> [Exercise goal]: Your answer must be an exact copy of the data, without any pictures.

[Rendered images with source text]
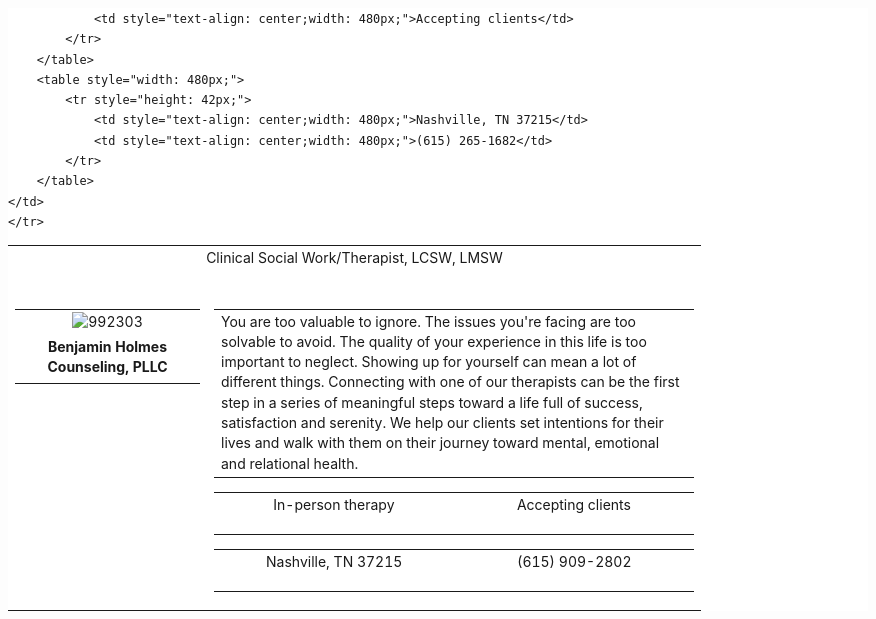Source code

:                 <td style="text-align: center;width: 480px;">Accepting clients</td>
            </tr>
        </table>
        <table style="width: 480px;">
            <tr style="height: 42px;">
                <td style="text-align: center;width: 480px;">Nashville, TN 37215</td>
                <td style="text-align: center;width: 480px;">(615) 265-1682</td>
            </tr>
        </table>
    </td>
    </tr>
</table>

<table style="width: 800px; ">
    <tr>
    <tr style="height: 42px;">
        <td style="height: 42px;text-align: center;" colspan="3" rowspan="1">Clinical Social Work/Therapist, LCSW, LMSW</td>
    </tr>
    <td style="align-items: center">
        <table style="text-align: center;">
            <tr><td><img style="height: 180px;" alt="992303" src="https://i1.wp.com/photos.psychologytoday.com/a22500c1-191d-4e24-b775-dbd2dfd3ad6f/1/320x400.png"></td></tr>
            <tr><td style="width: 171px;height: 42px;font-weight: bold">Benjamin Holmes Counseling, PLLC</td></tr>
        </table>
    </td>
    <td>
        <table style="width: 480px;">
            <tr>
                <td width="600px">You are too valuable to ignore. The issues you're facing are too solvable to avoid. The quality of your experience in this life is too important to neglect. Showing up for yourself can mean a lot of different things. Connecting with one of our therapists can be the first step in a series of meaningful steps toward a life full of success, satisfaction and serenity. We help our clients set intentions for their lives and walk with them on their journey toward mental, emotional and relational health.</td>
            </tr>
        </table>
        <table style="width: 480px;">
            <tr style="height: 42px;">
                <td style="text-align: center;width: 480px;">In-person therapy</td>
                <td style="text-align: center;width: 480px;">Accepting clients</td>
            </tr>
        </table>
        <table style="width: 480px;">
            <tr style="height: 42px;">
                <td style="text-align: center;width: 480px;">Nashville, TN 37215</td>
                <td style="text-align: center;width: 480px;">(615) 909-2802</td>
            </tr>
        </table>
    </td>
    </tr>
</table>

> [Solved problem]:
Source code

:                 <td style="text-align: center;width: 480px;">Accepting clients</td>
            </tr>
        </table>
        <table style="width: 480px;">
            <tr style="height: 42px;">
                <td style="text-align: center;width: 480px;">Nashville, TN 37215</td>
                <td style="text-align: center;width: 480px;">(615) 265-1682</td>
            </tr>
        </table>
    </td>
    </tr>
</table>

<table style="width: 800px; ">
    <tr>
    <tr style="height: 42px;">
        <td style="height: 42px;text-align: center;" colspan="3" rowspan="1">Clinical Social Work/Therapist, LCSW, LMSW</td>
    </tr>
    <td style="align-items: center">
        <table style="text-align: center;">
            <tr><td><img style="height: 180px;" alt="992303" src="https://i1.wp.com/photos.psychologytoday.com/a22500c1-191d-4e24-b775-dbd2dfd3ad6f/1/320x400.png"></td></tr>
            <tr><td style="width: 171px;height: 42px;font-weight: bold">Benjamin Holmes Counseling, PLLC</td></tr>
        </table>
    </td>
    <td>
        <table style="width: 480px;">
            <tr>
                <td width="600px">You are too valuable to ignore. The issues you're facing are too solvable to avoid. The quality of your experience in this life is too important to neglect. Showing up for yourself can mean a lot of different things. Connecting with one of our therapists can be the first step in a series of meaningful steps toward a life full of success, satisfaction and serenity. We help our clients set intentions for their lives and walk with them on their journey toward mental, emotional and relational health.</td>
            </tr>
        </table>
        <table style="width: 480px;">
            <tr style="height: 42px;">
                <td style="text-align: center;width: 480px;">In-person therapy</td>
                <td style="text-align: center;width: 480px;">Accepting clients</td>
            </tr>
        </table>
        <table style="width: 480px;">
            <tr style="height: 42px;">
                <td style="text-align: center;width: 480px;">Nashville, TN 37215</td>
                <td style="text-align: center;width: 480px;">(615) 909-2802</td>
            </tr>
        </table>
    </td>
    </tr>
</table>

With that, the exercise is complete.